Je suis là-dessus, puisque je crois à la culture, je rêve de voir des comédiens sénégalais, guinéens, Ivoiriens et Maliens se retrouver dans cette fondation pour échanger leurs expériences, dans la mise en scène d’un Zimbabwéen sur un texte algérien, parce que l’art n’a pas de frontière. Et l’idée de la construction de cette fondation, c’est aussi dans le souci de s’ajouter aux structures déjà existantes comme le Act-Sept, de Adama Traoré, Blomba de Alioune Ifra N’Diaye, le Nyogolon, le Kora-film et d’autres, dont je trouve le travail excellent.
Cette fondation viendra en aide à tous ceux qui veulent travailler dans le domaine de l’art au Mali, un grand espace, leur permettant de créer un engouement chez les jeunes sortants de l’INA.
Le soir de Bamako : C’est quoi les raisons de votre absence à la dédicace de ton épouse, alorque vous étiez cité parmi les artistes invités.
Habib Dembélé “Guimba” : J’étais empêché par la signature de mon contrat avec M. Peter Brook. Je devais venir, mais le jour J m’a trouvé à Lisbonne. Donc, je n’ai pas pu faire le déplacement comme prévu.. Mais j’étais de coeur avec elle et avec toutes les personnes qui ont voulu lui rendre service.
Je tiens aussi à remercier tous les maliens, pour leur encouragement à ma femme. Je n’étais pas là, mais mon esprit, mon nom étaient là. Mes obligations ne m’ont pas permis de venir, sinon venir était mon souhait le plus ardent.
Le Soir de Bamako : Parlons de la rumeur qui circulait sur votre arrestation, pour une affaire de drogue ?

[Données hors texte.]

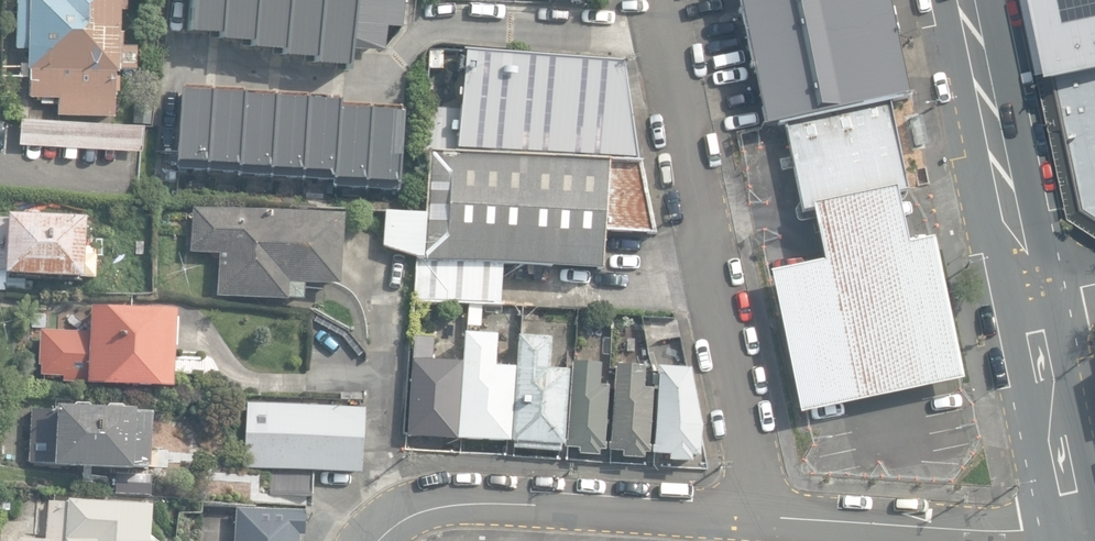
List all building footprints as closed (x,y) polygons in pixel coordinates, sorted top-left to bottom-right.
[(15,49),(26,49),(26,69),(28,69),(28,98),(56,98),(56,116),(112,117),(113,92),(118,92),(118,77),(113,77),(113,72),(116,72),(116,70),(135,70),(136,47),(120,46),(120,33),(116,33),(116,10),(125,10),(125,0),(16,0),(15,49)] [(181,3),(175,3),(174,22),(180,22),(179,41),(234,44),(234,49),(252,50),(252,51),(267,52),(266,58),(285,59),(284,65),(330,68),(329,73),(354,75),(355,54),(383,56),(384,38),(397,39),(398,30),(404,30),(406,0),(181,0),(181,3)] [(762,130),(784,125),(889,104),(909,100),(889,0),(736,0),(762,130)] [(1040,75),(1041,74),(1056,71),(1094,63),(1094,0),(1024,0),(1040,75)] [(638,162),(623,65),(465,53),(462,110),(428,107),(426,147),(638,162)] [(1056,71),(1041,74),(1071,218),(1094,234),(1094,63),(1056,71)] [(363,108),(364,101),(175,89),(174,102),(169,102),(168,120),(173,121),(170,173),(179,173),(179,178),(330,188),(330,194),(396,199),(396,193),(407,193),(409,158),(414,158),(415,143),(410,142),(412,111),(363,108)] [(895,188),(896,195),(909,192),(889,104),(784,125),(802,214),(811,212),(810,206),(895,188)] [(915,148),(926,145),(920,117),(908,120),(915,148)] [(19,145),(139,153),(141,127),(21,120),(19,145)] [(415,302),(500,307),(502,266),(601,272),(604,231),(655,234),(640,164),(637,164),(429,151),(423,261),(418,261),(415,302)] [(905,238),(896,195),(895,188),(810,206),(811,212),(821,256),(761,268),(793,422),(968,386),(969,385),(937,232),(905,238)] [(218,298),(288,302),(288,300),(304,301),(305,284),(341,286),(345,218),(194,210),(192,254),(220,255),(218,298)] [(418,259),(423,259),(426,216),(385,213),(382,247),(418,259)] [(84,280),(84,279),(94,279),(96,257),(86,257),(87,221),(9,217),(9,220),(0,219),(0,273),(6,273),(6,277),(84,280)] [(64,383),(174,391),(179,314),(93,308),(91,333),(42,329),(39,367),(42,367),(41,376),(64,378),(64,383)] [(468,335),(487,336),(488,308),(469,308),(468,335)] [(458,440),(510,444),(515,369),(496,368),(498,337),(464,335),(458,440)] [(407,437),(457,441),(462,364),(433,362),(435,339),(415,338),(407,437)] [(513,451),(561,454),(561,447),(563,447),(568,373),(548,371),(551,341),(518,338),(511,444),(514,444),(513,451)] [(572,365),(567,449),(578,449),(578,456),(598,457),(598,453),(605,454),(609,391),(599,390),(601,367),(572,365)] [(623,460),(645,461),(645,455),(649,455),(653,392),(642,391),(644,370),(615,369),(609,453),(623,454),(623,460)] [(676,463),(699,464),(699,459),(706,459),(709,429),(697,371),(665,370),(664,378),(666,378),(663,448),(659,447),(659,456),(676,457),(676,463)] [(57,468),(135,472),(135,469),(155,469),(156,443),(152,443),(152,412),(138,411),(138,406),(126,405),(122,400),(110,399),(104,404),(96,404),(89,398),(78,397),(71,403),(60,402),(60,408),(34,407),(31,464),(57,464),(57,468)] [(271,494),(313,497),(315,472),(361,475),(366,410),(249,402),(244,468),(272,470),(271,494)] [(106,493),(150,495),(151,475),(107,473),(106,493)] [(10,497),(0,496),(0,510),(9,511),(10,497)] [(153,507),(70,501),(69,503),(50,502),(47,540),(22,539),(22,540),(151,540),(153,507)] [(304,508),(234,505),(233,540),(302,540),(304,508)]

Habib Dembélé “Guimba” : (rires) je ne le souhaite pas, sinon ma vieille maman, elle va faire une crise cardiaque. Si j’étais en prison, c’est vraiment une prison du succès. Je ne sais pas d’où vient cette rumeur-là. Mais la meilleure façon de répondre aux provocations, c’est le silence. Pour moi, ce sont des provocations.
Vous savez, je suis bien payé par ma maison de théâtre qui est l’un des plus grands du monde. Je gagne une grosse somme d’argent dans son contrat. Pourquoi se mêler dans de sales affaires? Que Dieu le tout puissant m’en garde !
Dans cette vie, même par amour pour toi, il y a des gens qui peuvent créer des choses pour toi, pour qu’ils soient intéressants eux aussi. A mon avis, que les rumeurs parlent de toi en bien ou en mal, en tant qu’artiste, cela entretien l’âme artistique. Je parle à haute voix, haut et fort, je n’ai connu aucune difficulté dans ma vie artistique, à plus forte raison une arrestation. Je fais mon travail à l’aise et je me promène avec le drapeau du Mali à travers le monde entier, et je suis fier de cela, d’arriver là où je suis arrivé avec le chapeau du Mali.
Aujourd’hui, je me considère comme un ambassadeur du Mali à l’extérieur. Non seulement de part mon art, je suis à travers le monde avec le drapeau du Mali, mais aussi dans chaque ville où je passe à travers le monde, je donne des conférences-débats pour parler du Mali, pour dire aux gens qu’au Mali, nous sommes unis et solidaires, que nous sommes humains, que la richesse que nous avons est plus considérable que la richesse matérielle sur lesquelles les gens peuvent compter. C’est le sens de l’humain, le bon sens, l’amour de l’autre, le pardon, la tolérance, l’acceptation, le partage.
En dehors de ce que je joue comme rôle d’artiste, c’est ce discours-là que je tiens et devant des personnalités de marque, c’est ça, ma fierté.
Le Soir de Bamako : Que pensez vous du devenir de la musique et l’art du Mali ?
Habib Dembélé “Guimba” : Déjà l’évolution de la musique et l’art du Mali est assez satisfaisante. Surtout, avec la création d’une nouvelle émission sur Africable, Case Sanga, et qui vient s’ajouter à Top étoiles de Baye Boubacar Diarra de l’ORTM, ça fait beaucoup plus pour la culture malienne. Je pense que les gens sont en train de donner de la valeur à la culture. Sinon, au moment où nous étions à l’INA, on ne nous faisait pas confiance ; mais cela a changé.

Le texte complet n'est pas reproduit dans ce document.